◆ YOUR INSTRUCTIONS ◆
What is the number of lines in these records that hold the word "unipg"? Reply with that number alone.

***** PROVIDED DATA *****

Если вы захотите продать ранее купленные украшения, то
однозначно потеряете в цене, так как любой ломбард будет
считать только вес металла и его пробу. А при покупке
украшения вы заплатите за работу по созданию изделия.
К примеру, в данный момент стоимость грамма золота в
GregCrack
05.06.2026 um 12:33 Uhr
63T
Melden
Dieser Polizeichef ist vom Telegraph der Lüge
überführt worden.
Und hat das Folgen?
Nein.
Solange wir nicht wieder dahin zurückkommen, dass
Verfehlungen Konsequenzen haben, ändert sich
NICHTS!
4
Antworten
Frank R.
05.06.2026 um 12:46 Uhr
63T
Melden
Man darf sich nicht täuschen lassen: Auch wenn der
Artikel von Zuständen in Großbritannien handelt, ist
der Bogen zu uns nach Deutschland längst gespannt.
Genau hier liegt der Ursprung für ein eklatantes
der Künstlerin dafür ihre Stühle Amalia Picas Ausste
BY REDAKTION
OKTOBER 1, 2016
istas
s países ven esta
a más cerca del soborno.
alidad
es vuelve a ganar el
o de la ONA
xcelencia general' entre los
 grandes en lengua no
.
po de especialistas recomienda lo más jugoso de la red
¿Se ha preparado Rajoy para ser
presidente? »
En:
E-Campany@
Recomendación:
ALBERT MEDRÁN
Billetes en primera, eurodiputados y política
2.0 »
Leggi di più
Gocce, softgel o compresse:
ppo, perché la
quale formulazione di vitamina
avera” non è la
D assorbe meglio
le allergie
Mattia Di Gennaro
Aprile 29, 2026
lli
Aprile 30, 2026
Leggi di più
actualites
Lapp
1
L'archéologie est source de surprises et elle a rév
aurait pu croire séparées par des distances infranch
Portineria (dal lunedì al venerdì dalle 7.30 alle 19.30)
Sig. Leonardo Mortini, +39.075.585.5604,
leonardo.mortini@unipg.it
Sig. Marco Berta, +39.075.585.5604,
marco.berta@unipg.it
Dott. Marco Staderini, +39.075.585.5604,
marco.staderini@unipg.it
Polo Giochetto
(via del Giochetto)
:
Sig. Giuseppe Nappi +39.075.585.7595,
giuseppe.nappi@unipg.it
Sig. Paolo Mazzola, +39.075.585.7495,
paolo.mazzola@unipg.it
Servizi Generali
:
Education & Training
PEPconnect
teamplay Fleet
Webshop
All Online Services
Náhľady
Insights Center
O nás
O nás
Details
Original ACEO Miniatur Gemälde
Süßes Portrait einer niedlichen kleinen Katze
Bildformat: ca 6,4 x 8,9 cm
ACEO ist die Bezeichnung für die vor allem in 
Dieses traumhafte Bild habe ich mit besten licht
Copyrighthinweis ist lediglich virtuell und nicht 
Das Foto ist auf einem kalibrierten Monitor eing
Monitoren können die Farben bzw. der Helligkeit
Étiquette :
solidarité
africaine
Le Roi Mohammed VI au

*****

◆ RESPONSE AREA ◆
5